● EXERCISE BRIEF:
Which lines in the records below hold the word "nosos"? Copy each of them.

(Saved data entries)
--

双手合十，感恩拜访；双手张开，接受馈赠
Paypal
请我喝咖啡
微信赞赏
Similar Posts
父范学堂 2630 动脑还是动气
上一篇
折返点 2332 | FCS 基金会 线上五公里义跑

--

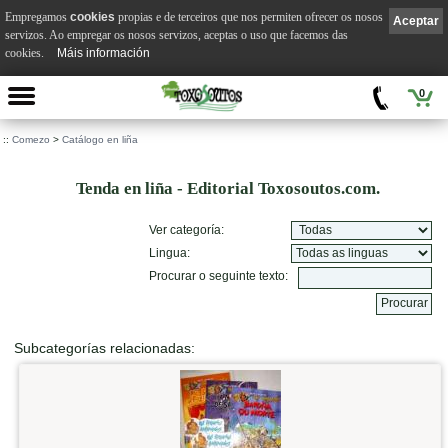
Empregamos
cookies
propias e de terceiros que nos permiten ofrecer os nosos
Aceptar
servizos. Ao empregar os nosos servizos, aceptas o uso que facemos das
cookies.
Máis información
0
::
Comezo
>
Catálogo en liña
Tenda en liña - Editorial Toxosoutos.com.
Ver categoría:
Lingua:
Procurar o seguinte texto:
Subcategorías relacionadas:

--

● YOUR SOLUTION:
propias e de terceiros que nos permiten ofrecer os nosos
servizos. Ao empregar os nosos servizos, aceptas o uso que facemos das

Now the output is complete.